_Tarefa a realizar_.
Responda às perguntas com base no texto sobre a admissibilidade do recurso de revista.
1. Segundo o texto, o exame da admissibilidade do recurso de revista pelo TRT vincula o TST?
2. Qual é a principal finalidade do juízo precário de admissibilidade?
3. Por qual meio a parte pode se insurgir contra a decisão que não admite o recurso?

_Texto do exercício_.
O posicionamento da súmula em questão deixa clara a independência entre os juízos de admissibilidade “a quo” e “ad quem”. Isso significa dizer que o exame pelo TRT da admissibilidade do recurso de revista não vincula o TST, que terá, novamente, de apreciar os pressupostos recursais e conhecer ou não do recurso.

 

Com isso, ao entender o recurso cabível por um dos fundamentos recursais, o tribunal regional poderá deixar de examinar os demais, já que o recurso será remetido ao tribunal superior que terá a incumbência de, novamente, fazer tal análise. A contrário senso, se entender incabível por algum dos fundamentos, deve, obrigatoriamente, examinar os demais, até que ou admita o recurso ou o “tranque”, em razão do descabimento por todas as matérias apresentadas. Esse juízo precário, portanto, tem como principal finalidade a filtragem dos recursos, deixando de admitir aqueles em que nenhuma das matérias demonstre-se apta ao seu cabimento para, em tese, limitar os julgamentos pela instância extraordinária. Mesmo nessa hipótese, todavia, cabe à parte a insurgência por meio de agravo de instrumento, o que obrigatoriamente submeterá a questão ao tribunal superior, tornando, desta forma, questionável a eficácia do juízo de admissibilidade realizado  pelo tribunal “a quo” como limitador quantitativo de recursos encaminhados  ao TST.

_Informações extraídas_.
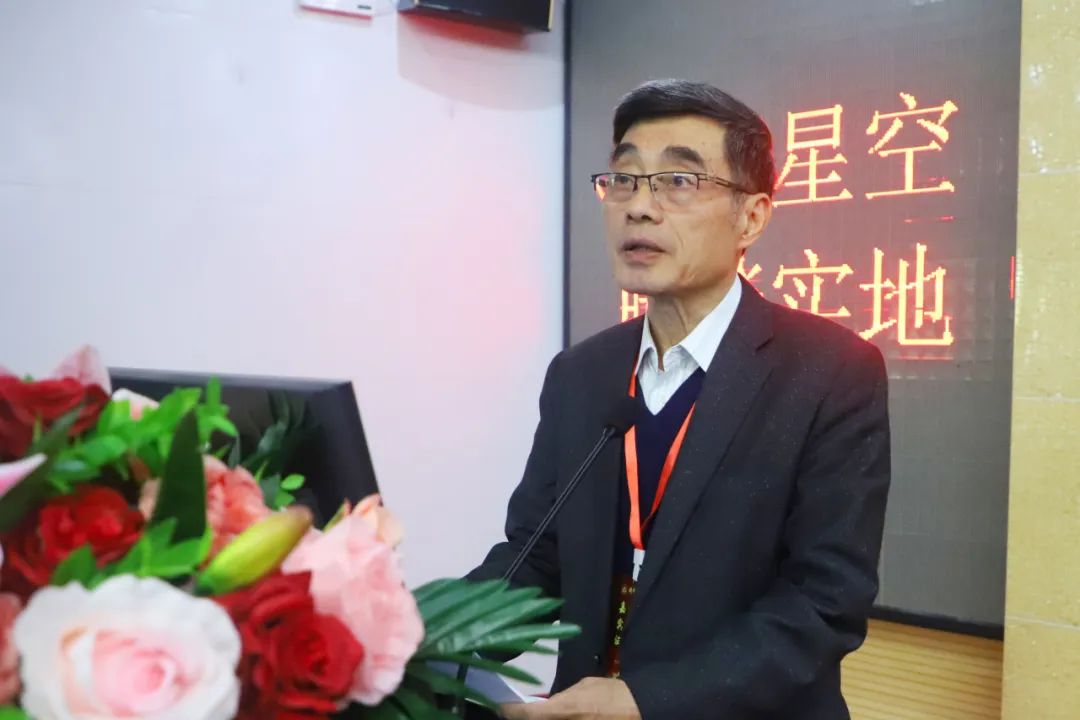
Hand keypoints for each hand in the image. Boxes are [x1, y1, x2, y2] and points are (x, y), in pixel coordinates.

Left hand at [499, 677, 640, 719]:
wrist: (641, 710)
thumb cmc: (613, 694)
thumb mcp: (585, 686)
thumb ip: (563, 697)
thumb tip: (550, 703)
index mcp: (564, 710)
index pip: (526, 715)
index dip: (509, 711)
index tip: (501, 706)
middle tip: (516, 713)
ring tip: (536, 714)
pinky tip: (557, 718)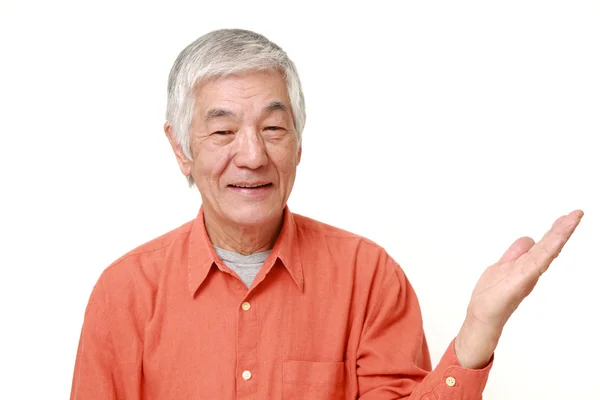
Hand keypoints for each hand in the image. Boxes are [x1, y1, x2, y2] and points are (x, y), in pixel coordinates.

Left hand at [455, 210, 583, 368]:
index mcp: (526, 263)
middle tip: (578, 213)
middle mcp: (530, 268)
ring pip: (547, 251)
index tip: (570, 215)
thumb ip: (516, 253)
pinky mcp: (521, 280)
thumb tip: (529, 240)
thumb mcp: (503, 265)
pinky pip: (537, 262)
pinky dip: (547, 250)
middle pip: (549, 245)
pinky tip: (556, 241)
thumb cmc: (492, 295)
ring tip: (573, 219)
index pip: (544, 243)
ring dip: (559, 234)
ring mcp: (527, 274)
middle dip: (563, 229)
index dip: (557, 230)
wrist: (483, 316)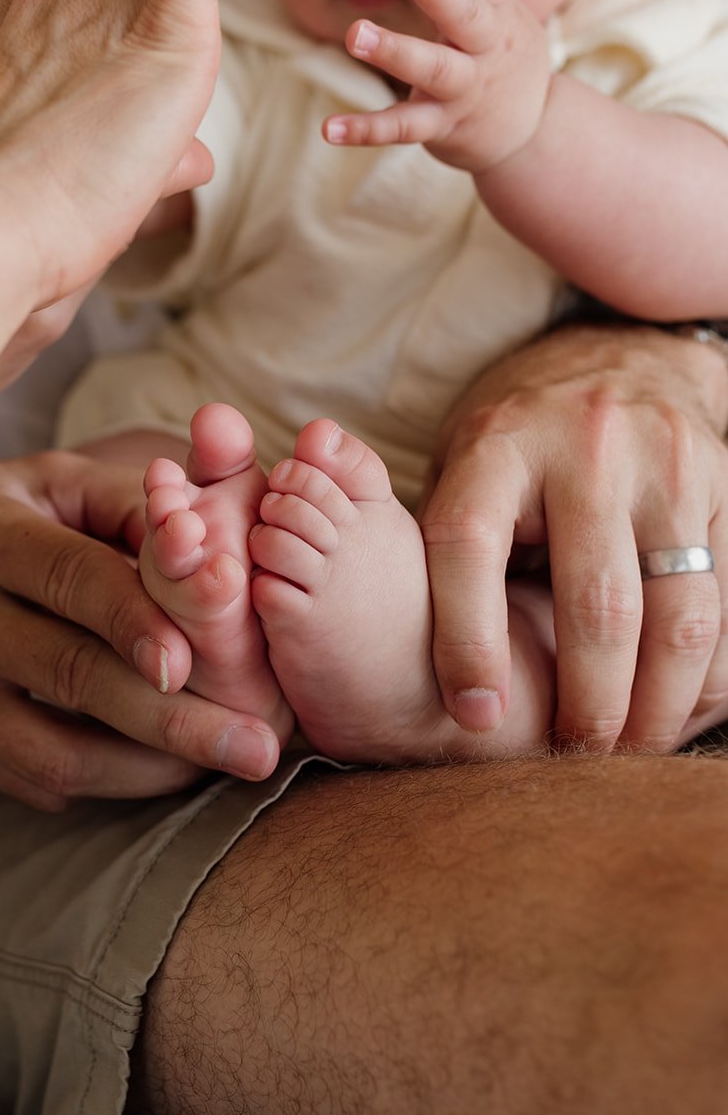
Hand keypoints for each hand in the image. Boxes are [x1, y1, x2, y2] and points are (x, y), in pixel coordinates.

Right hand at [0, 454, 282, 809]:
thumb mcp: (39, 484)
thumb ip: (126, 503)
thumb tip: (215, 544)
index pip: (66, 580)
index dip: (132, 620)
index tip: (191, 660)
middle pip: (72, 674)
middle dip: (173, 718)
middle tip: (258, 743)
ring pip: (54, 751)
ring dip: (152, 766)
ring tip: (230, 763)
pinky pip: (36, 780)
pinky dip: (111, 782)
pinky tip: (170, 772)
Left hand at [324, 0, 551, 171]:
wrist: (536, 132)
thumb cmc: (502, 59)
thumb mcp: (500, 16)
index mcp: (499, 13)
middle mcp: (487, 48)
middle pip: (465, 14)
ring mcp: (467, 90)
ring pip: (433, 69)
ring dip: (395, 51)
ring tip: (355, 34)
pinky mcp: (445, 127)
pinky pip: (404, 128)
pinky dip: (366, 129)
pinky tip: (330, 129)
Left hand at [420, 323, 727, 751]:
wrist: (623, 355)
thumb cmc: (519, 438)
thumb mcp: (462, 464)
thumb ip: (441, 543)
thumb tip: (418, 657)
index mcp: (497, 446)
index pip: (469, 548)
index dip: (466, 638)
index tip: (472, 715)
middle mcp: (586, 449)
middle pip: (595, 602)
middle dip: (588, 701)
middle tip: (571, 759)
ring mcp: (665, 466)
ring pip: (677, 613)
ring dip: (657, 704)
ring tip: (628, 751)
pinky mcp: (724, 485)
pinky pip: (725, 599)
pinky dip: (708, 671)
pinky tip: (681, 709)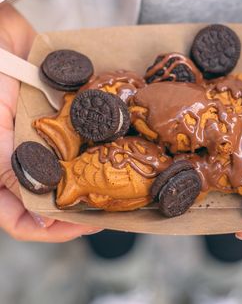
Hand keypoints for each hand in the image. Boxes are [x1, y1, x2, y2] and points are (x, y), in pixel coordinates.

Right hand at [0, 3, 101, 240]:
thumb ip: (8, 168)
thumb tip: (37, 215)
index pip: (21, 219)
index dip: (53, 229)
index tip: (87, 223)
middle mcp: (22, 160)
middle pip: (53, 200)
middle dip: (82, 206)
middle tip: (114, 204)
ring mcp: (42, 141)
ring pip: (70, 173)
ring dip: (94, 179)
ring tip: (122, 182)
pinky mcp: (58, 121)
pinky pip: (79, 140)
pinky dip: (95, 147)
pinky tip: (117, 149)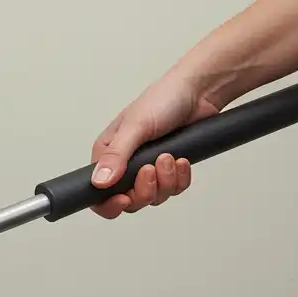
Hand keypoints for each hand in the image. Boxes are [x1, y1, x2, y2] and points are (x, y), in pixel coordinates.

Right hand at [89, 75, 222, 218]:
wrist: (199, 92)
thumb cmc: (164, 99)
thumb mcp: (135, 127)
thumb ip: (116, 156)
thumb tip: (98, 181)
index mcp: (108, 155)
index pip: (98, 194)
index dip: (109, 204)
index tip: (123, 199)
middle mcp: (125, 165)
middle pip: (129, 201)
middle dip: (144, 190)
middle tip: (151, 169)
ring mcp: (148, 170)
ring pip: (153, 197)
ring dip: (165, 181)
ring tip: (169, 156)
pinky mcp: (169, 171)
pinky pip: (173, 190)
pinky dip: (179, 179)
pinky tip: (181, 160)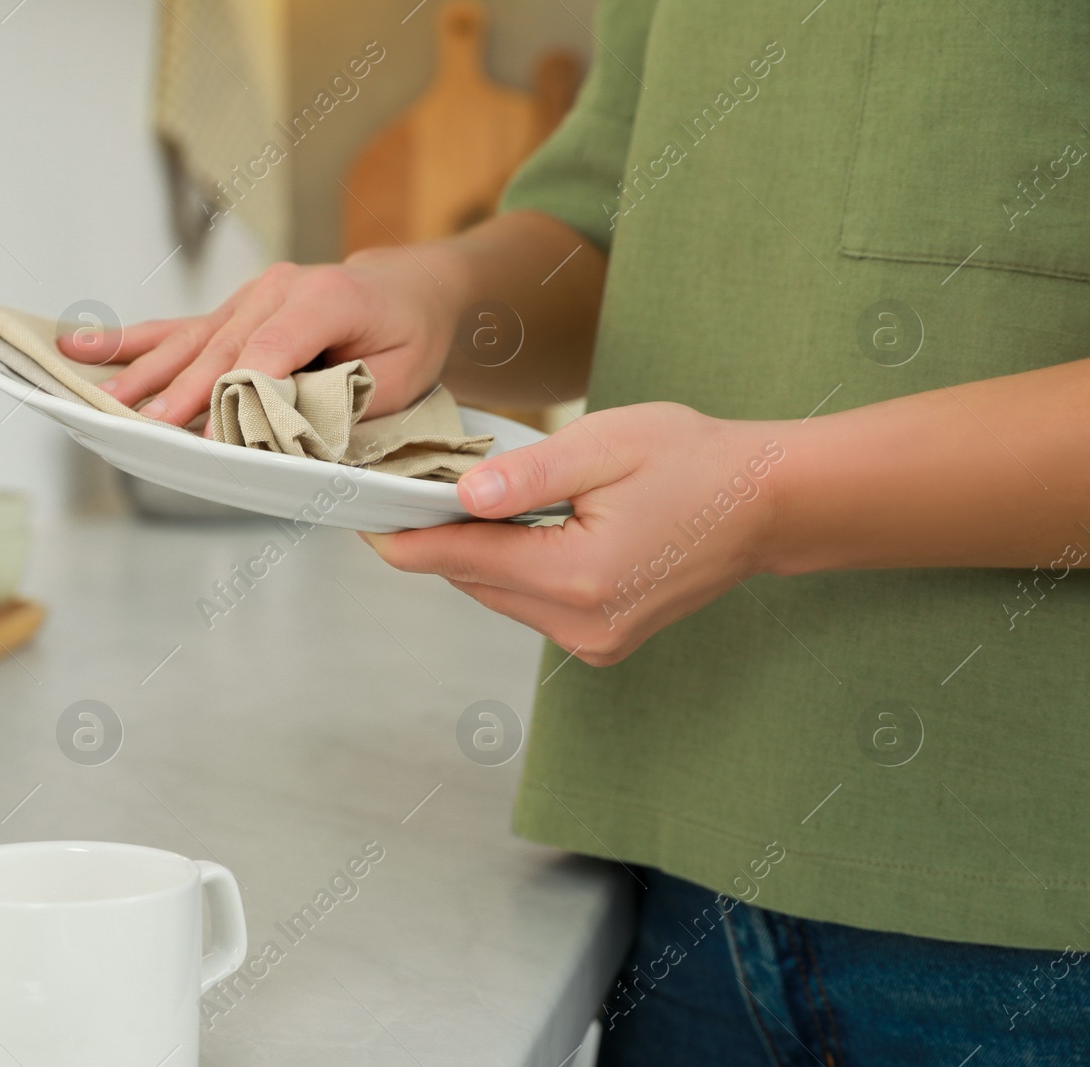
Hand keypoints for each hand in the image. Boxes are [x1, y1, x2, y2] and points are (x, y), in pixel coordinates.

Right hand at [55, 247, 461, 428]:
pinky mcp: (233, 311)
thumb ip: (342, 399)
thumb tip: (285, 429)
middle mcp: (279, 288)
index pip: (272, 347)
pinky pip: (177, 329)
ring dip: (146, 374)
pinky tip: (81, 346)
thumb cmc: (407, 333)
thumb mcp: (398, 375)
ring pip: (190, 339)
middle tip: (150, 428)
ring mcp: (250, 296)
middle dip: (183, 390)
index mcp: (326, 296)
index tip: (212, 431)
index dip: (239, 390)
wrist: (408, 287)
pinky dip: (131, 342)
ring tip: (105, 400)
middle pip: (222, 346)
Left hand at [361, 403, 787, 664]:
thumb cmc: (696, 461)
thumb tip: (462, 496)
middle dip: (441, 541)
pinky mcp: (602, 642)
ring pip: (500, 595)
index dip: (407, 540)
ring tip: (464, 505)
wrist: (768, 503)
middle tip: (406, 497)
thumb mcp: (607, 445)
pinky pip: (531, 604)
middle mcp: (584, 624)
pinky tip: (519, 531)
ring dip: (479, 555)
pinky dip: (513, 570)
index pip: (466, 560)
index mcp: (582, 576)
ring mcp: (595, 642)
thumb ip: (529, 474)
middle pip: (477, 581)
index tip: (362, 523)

_Resposta_.
1. Não. O TST terá de apreciar novamente os pressupostos recursais e decidir se conhece ou não do recurso.
2. Sua principal finalidade é a filtragem dos recursos. Ele deixa de admitir aqueles em que nenhuma das matérias se demonstra apta ao cabimento para, em tese, limitar os julgamentos pela instância extraordinária.
3. A parte pode se insurgir por meio de agravo de instrumento.